157. Crataegus ×collicola Ashe, J. Elisha Mitchell Sci. Soc. 16: 75. 1900.
[as species]
Crataegus collina Chapman var. collicola (Ashe) E. J. Palmer; C. ×verruculosa Sargent
Shrubs or trees, 50–80 dm. Stems: twigs: new growth glabrous or densely pubescent young, 1-year old gray-brown, older grayish; thorns on twigs numerous, dark chestnut brown, older gray, slender, 2–8 cm. Leaves: petiole length 20–25% blade, pubescent, glandular; blade narrowly obovate, 3.5–5 cm, base narrowly cuneate, lobes 0, or 2 or 3 per side, sinuses shallow, lobe apex acute, margins serrulate, teeth 0.5–0.7 mm, venation camptodromous, veins 3–6 per side, apex acute, ± lustrous, abaxial surface villous on veins, adaxial soft-white-hairy young, becoming sparsely scabrous. Inflorescences 6–14-flowered; branches glabrous or sparsely pubescent; bracteoles caducous, numerous, reddish, very narrow, membranous, margins glandular. Flowers 18 mm diam.; hypanthium densely villous; sepals narrowly triangular, margins entire or sparsely glandular-serrate; stamens 20, anthers rose; styles 3–5. Pomes orange to dull-red or dark red, depressed orbicular to orbicular, 8–13 mm diam., pubescent young; sepals small, erose or ± patent; pyrenes 3–5, dorsally grooved, sides plane.
Flowering May; fruiting Sep–Oct. Fertile ground along streams, fields, dry pastures in mountains; 100–1000 m; Ark., Ky., Mo., N.C., Va.
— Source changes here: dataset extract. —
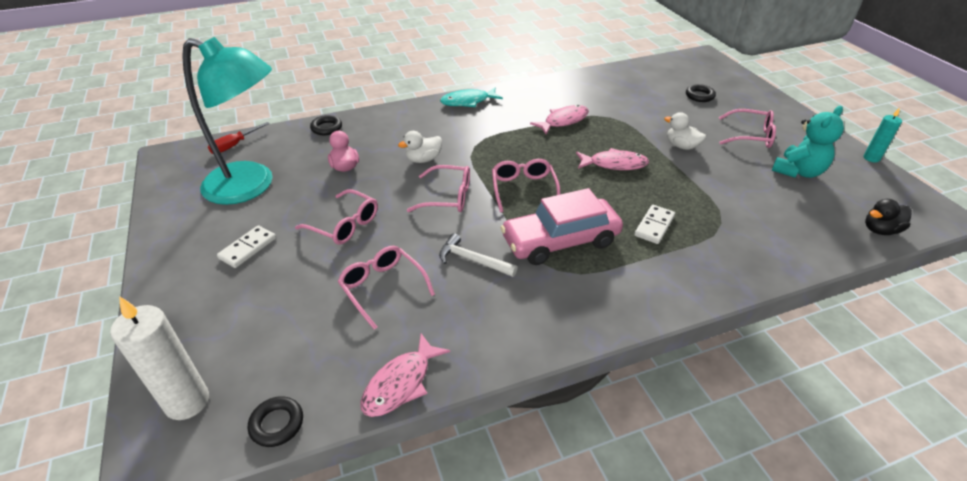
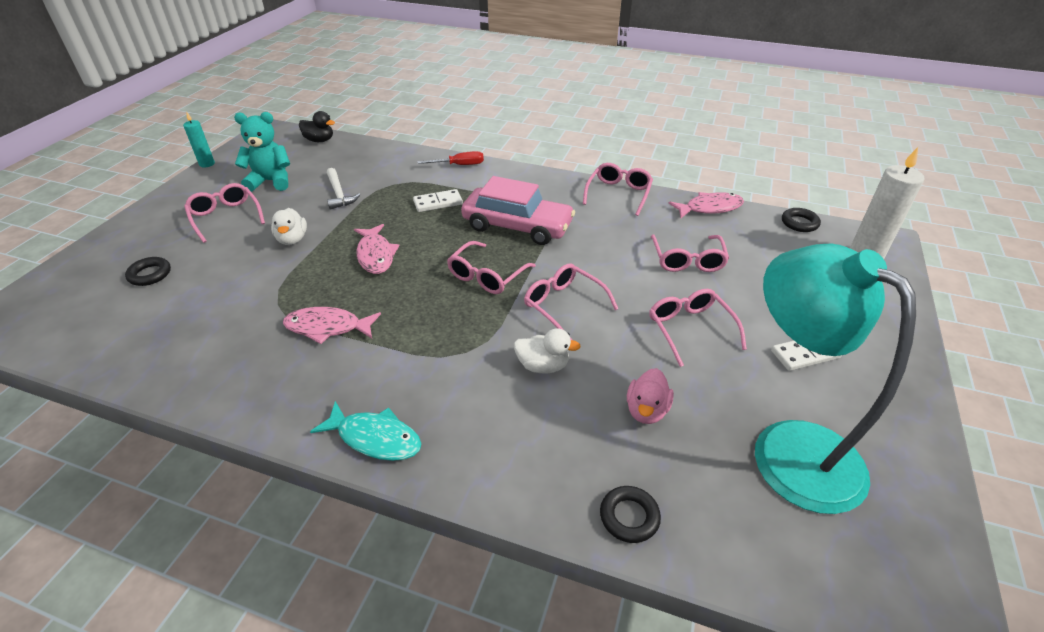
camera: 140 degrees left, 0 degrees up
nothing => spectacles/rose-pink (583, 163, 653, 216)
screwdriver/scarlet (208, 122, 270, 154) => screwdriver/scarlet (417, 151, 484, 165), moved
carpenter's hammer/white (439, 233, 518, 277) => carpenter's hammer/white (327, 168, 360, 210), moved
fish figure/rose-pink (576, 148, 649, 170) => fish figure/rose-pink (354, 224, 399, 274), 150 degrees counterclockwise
Crataegus ×collicola and C. ×verruculosa are two different putative hybrids, both of which are expected to possess parentage suggested by E. J. Palmer (1952) of C. collina and C. crus-galli. Crataegus ×collicola has thorns 4–8 mm, young twigs glabrous, leaf blade broadly elliptic to obovate, 2 or 3 lobes, and 4–6 veins per side, glabrous inflorescence branches, entire sepal margins, and pomes orange to dull red, depressed orbicular, and 8–11 mm diam. Crataegus ×verruculosa has thorns 2–2.5 mm, young twigs hairy, leaf blades narrowly obovate, unlobed, veins 3–5 per side, hairy inflorescence branches, sparingly glandular-serrate sepal margins, and pomes dark red, orbicular, 10–13 mm diam. If these are considered to be the same hybrid species, separate nothovariety names should be erected to maintain distinction.